◆ Task prompt
Transcribe the records that follow exactly. Skip the pictures.

◆ Data
········

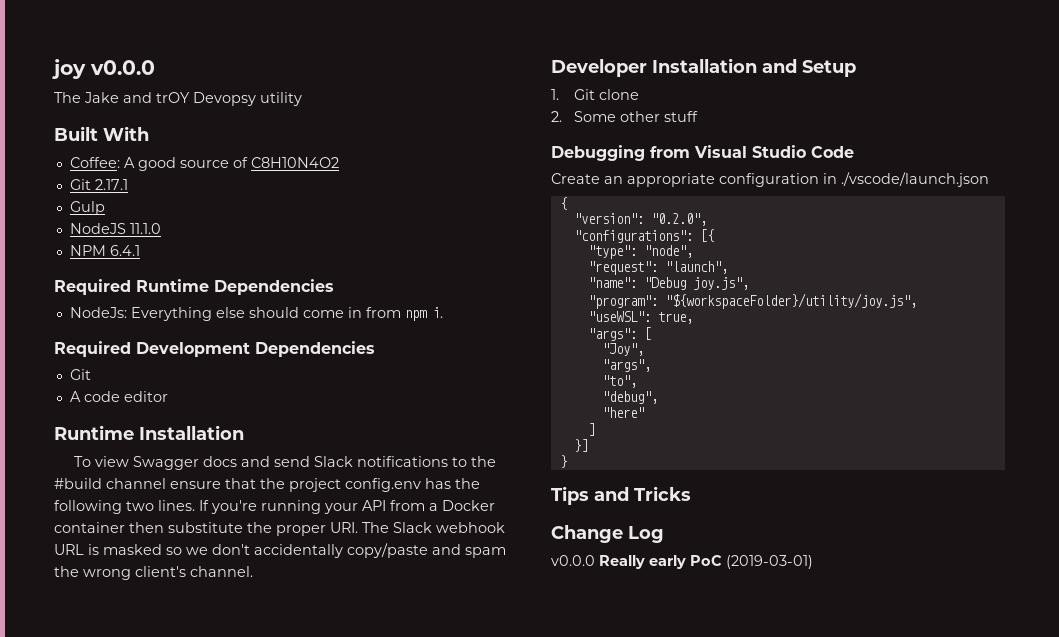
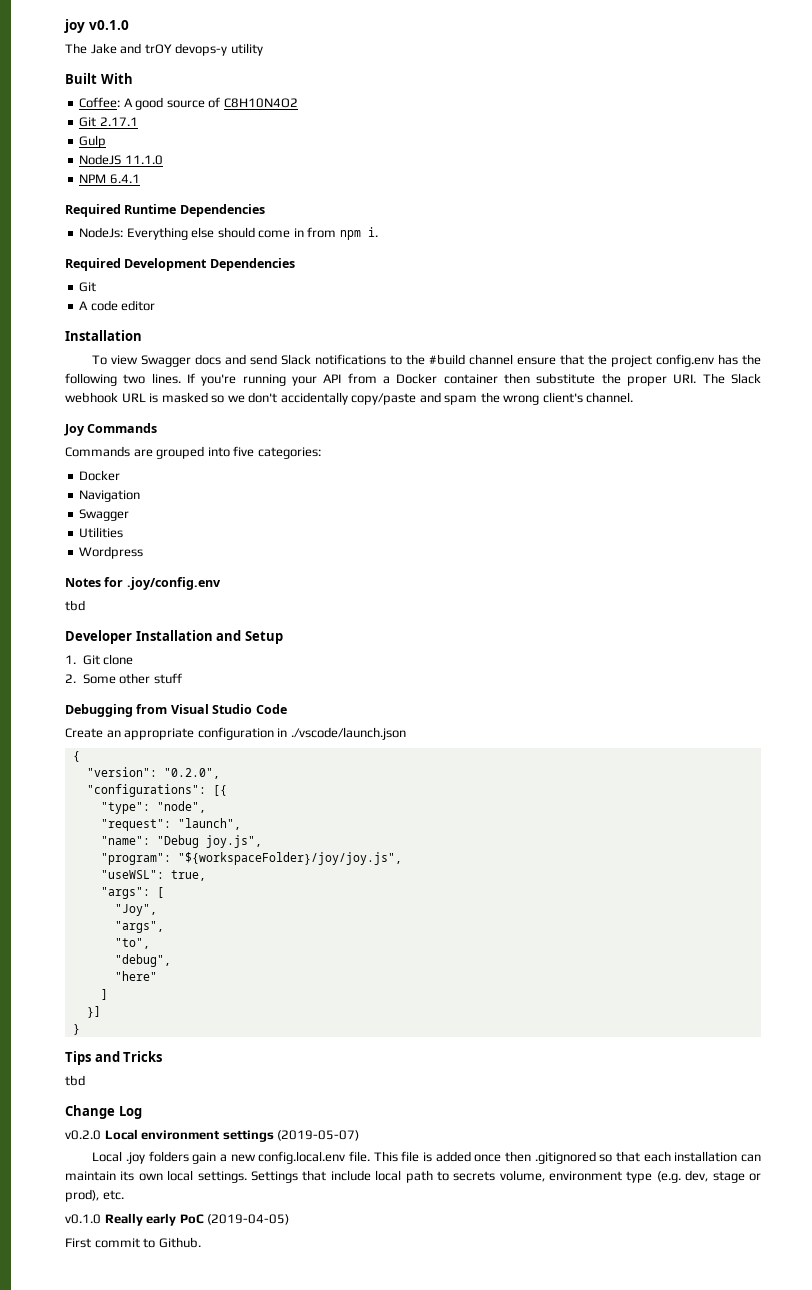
[90,60,155,75] v0.0.0 -> [89,20,129,30] v0.1.0
[193,92,256,106] Devopsy -> [175,43,228,56] devops-y
[54,425,134,440] Runtime -> (156, 305) none
(253, 571) none -> [64,423,158,436] [65,446,321,459] [79,470,121,481] [79,490,141,502] [79,509,130,521] [79,527,124,538] [79,546,144,559] [65,577,221,590] [65,600,85,611] // Joy Commands // Commands are grouped into five categories: // Docker // Navigation // Swagger // Utilities // Wordpress // Notes for .joy/config.env // tbd
[664,293,917,309] "${workspaceFolder}/utility/joy.js", -> [177,852,402,865] "${workspaceFolder}/joy/joy.js",
(691, 493) none -> [65,1075,85,1086] // tbd
[551,555,813,569] v0.0.0 Really early PoC (2019-03-01) -> [65,1129,360,1142] [92,1151,761,1164] [65,1170,762,1183] [65,1189,124,1202] [65,1213,290,1226] [65,1237,201,1248] v0.2.0 Local environment settings (2019-05-07) // Local .joy folders gain a new config.local.env file. This file is added once then .gitignored so that each installation can maintain its own local settings. Settings that include local path to secrets volume, environment type (e.g. dev, stage or prod), etc. // v0.1.0 Really early PoC (2019-04-05) // First commit to Github.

········

◆ Result of the task
[90,60,155,75] v0.0.0 -> [89,20,129,30] v0.1.0
[193,92,256,106] Devopsy -> [175,43,228,56] devops-y
[54,425,134,440] Runtime -> (156, 305) none
(253, 571) none -> [64,423,158,436] [65,446,321,459] [79,470,121,481] [79,490,141,502] [79,509,130,521] [79,527,124,538] [79,546,144,559] [65,577,221,590] [65,600,85,611] // Joy Commands // Commands are grouped into five categories: // Docker // Navigation // Swagger // Utilities // Wordpress // Notes for .joy/config.env // tbd
[664,293,917,309] "${workspaceFolder}/utility/joy.js", -> [177,852,402,865] "${workspaceFolder}/joy/joy.js",
(691, 493) none -> [65,1075,85,1086] // tbd
[551,555,813,569] v0.0.0 Really early PoC (2019-03-01) -> [65,1129,360,1142] [92,1151,761,1164] [65,1170,762,1183] [65,1189,124,1202] [65,1213,290,1226] [65,1237,201,1248] v0.2.0 Local environment settings (2019-05-07) // Local .joy folders gain a new config.local.env file. This file is added once then .gitignored so that each installation can maintain its own local settings. Settings that include local path to secrets volume, environment type (e.g. dev, stage or prod), etc. // v0.1.0 Really early PoC (2019-04-05) // First commit to Github.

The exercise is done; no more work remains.